SOURCE DATA:
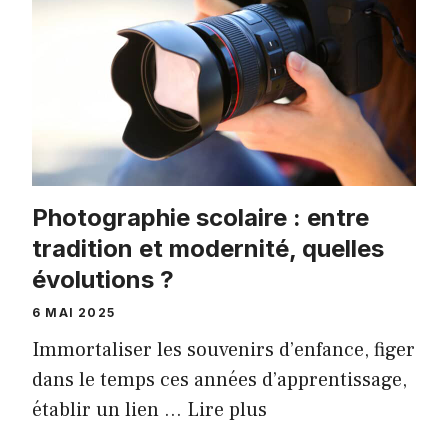
Photographie scolaire : entre
tradition et modernité, quelles
évolutions ?
6 MAI 2025
Immortaliser les souvenirs d’enfance, figer
dans le temps ces années d’apprentissage,
établir un lien …
Lire plus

WHAT YOU SHOULD DO: Retype the data above exactly. Do not carry over any images.

RESPONSE TO THIS EXERCISE:
Photographie scolaire : entre
tradition et modernité, quelles
évolutions ?
6 MAI 2025
Immortaliser les souvenirs d’enfance, figer
dans le temps ces années d’apprentissage,
établir un lien …
Lire plus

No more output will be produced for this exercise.